At first I was missing shifts in my stick-shift car and I almost fell down once in the shower. Stairs required more attention. I had a very hard time running a 3.5 mile road race around that time - walked half of it. By now - mid-August - I'm not sure if it's gotten better or just stabilized and I've gotten used to it. My feet aren't actually numb - I can feel everything when I touch them - but there's just less feeling and it's pins-and-needles-ey. Getting up after a long period of lying down is a strange uncomfortable feeling in the feet that causes me to limp for the first few steps - helps to just sit up and let my feet touch the floor for a minute first. Control nerves are fine - I can flex my toes, jog, run to catch the bus (with difficulty), ride a bike - but sensory is a bit deadened. Fingers too are different - not actually numb. It kind of feels like they are burned or healing from some kind of injury - feels like they are a little swollen but they aren't. I can type and do buttons. Control is mostly fine.

I've been assured it will probably get better. Even if it doesn't I can live with it, but I don't like it. I've stopped telling my wife about how weird it is - I think I was annoying her.

I'm still very glad I took the Oxaliplatin.

[nkoske]

(Do most people with Stage III have more than 8 rounds of adjuvant?)

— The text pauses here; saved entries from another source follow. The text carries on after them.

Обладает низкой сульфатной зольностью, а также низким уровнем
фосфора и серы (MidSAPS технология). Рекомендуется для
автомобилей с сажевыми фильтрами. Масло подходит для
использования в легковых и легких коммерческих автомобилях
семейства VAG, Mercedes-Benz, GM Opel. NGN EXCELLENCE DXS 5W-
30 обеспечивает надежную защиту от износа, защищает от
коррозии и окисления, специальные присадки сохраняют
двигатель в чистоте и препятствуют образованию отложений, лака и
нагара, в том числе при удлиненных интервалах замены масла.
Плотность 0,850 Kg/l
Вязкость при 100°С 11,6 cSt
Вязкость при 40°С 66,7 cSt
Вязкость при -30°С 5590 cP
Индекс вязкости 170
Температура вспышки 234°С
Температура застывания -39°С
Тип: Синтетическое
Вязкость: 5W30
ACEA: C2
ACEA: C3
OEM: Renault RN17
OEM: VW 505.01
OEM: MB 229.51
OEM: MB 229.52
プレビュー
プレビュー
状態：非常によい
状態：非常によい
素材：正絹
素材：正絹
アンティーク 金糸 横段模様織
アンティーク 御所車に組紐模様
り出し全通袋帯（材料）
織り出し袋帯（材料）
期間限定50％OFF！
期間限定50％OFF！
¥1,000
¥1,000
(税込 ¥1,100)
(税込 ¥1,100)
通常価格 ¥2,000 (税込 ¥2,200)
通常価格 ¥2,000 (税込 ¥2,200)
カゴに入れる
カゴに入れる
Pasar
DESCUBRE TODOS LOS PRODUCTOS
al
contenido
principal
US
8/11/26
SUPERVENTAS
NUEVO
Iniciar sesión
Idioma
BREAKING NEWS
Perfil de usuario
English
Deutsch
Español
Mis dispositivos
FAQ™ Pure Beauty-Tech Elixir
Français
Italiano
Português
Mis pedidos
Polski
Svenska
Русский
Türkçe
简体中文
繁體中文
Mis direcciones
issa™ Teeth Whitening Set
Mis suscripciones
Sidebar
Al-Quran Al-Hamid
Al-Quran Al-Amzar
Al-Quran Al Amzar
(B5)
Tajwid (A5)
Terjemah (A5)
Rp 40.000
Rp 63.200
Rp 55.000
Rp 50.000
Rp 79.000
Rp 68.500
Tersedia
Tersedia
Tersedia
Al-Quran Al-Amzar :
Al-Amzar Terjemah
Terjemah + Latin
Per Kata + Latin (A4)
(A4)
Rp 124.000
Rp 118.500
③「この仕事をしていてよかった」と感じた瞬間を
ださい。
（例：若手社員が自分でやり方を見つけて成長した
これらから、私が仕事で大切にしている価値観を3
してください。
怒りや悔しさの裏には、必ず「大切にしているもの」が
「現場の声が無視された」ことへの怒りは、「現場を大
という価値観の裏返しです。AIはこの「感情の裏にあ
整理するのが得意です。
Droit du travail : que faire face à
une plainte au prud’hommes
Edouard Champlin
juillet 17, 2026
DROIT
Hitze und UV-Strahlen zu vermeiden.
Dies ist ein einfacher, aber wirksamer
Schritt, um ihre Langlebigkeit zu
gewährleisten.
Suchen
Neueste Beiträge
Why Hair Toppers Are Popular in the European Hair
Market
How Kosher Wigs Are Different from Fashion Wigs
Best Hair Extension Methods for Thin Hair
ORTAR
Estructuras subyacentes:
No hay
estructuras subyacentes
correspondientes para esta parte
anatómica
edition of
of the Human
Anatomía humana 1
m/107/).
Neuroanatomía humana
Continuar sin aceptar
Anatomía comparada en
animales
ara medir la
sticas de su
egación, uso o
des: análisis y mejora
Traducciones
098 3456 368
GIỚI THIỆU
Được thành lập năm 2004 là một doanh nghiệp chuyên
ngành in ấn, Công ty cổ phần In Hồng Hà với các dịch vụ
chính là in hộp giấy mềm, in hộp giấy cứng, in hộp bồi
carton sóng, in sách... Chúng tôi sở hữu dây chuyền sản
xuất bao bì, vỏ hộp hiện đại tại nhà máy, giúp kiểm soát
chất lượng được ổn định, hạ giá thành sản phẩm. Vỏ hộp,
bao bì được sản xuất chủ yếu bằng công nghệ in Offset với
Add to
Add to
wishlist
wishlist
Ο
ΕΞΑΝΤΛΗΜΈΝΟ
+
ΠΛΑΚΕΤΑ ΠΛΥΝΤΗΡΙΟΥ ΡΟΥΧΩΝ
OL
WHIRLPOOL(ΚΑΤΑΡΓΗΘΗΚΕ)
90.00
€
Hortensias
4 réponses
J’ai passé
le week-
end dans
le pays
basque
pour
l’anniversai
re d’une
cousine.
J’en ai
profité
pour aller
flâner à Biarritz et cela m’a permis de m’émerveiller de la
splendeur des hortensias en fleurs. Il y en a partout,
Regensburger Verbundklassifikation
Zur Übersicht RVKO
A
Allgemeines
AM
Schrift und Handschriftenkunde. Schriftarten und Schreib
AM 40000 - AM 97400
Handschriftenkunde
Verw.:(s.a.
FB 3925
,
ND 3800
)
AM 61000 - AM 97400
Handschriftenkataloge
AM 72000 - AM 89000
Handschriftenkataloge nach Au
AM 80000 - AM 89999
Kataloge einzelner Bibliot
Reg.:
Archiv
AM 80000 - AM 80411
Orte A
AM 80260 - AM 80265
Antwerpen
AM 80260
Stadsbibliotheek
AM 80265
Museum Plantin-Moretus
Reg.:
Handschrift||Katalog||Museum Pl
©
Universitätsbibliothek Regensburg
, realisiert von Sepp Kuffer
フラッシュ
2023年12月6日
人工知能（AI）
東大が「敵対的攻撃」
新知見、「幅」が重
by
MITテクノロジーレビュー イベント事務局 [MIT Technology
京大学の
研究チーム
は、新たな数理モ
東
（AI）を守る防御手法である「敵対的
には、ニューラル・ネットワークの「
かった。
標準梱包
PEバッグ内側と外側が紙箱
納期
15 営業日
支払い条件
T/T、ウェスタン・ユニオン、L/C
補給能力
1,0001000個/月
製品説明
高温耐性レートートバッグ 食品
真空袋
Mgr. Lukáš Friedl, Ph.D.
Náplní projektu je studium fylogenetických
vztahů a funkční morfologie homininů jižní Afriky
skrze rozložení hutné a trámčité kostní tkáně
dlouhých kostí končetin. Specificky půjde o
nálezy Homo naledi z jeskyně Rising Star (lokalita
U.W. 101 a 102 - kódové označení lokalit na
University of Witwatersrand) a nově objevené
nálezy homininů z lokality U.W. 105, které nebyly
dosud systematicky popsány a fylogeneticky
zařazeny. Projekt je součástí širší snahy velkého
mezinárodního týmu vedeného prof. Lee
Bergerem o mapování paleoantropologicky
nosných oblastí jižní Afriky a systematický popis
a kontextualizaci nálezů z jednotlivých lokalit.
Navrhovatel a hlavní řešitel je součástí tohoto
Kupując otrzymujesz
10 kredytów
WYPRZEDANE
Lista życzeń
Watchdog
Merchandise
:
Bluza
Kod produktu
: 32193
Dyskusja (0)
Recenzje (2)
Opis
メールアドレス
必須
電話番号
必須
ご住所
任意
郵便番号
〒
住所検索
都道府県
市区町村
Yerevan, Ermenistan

I believe so. 8 Cycles of Folfox = 6 Cycles of Xelox. Pretty standard for those of us with Rectal cancer that were treated with neo-adjuvant ChemoRT. I think those with pure colon cancer (can't do ChemoRT) do 12 cycles of Folfox or 10 cycles of Xelox.

The difference between Folfox and Xelox is because Folfox is a 2 week cycle, while Xelox is a 3 week cycle.

[Neilhoh]

I am at treatment 14 of 24, Folfox4, although, since treatment 8 the Oxy has been dropped out and will be reintroduced treatment 16. Like others, my fingers and toes neuropothy has got worse and doesn't go away toward then of each fortnight, like the sharp pain with cold stuff, presumably induced by the Oxy that I haven't had for some time. In fact cold tiles on the soles of my feet feels great.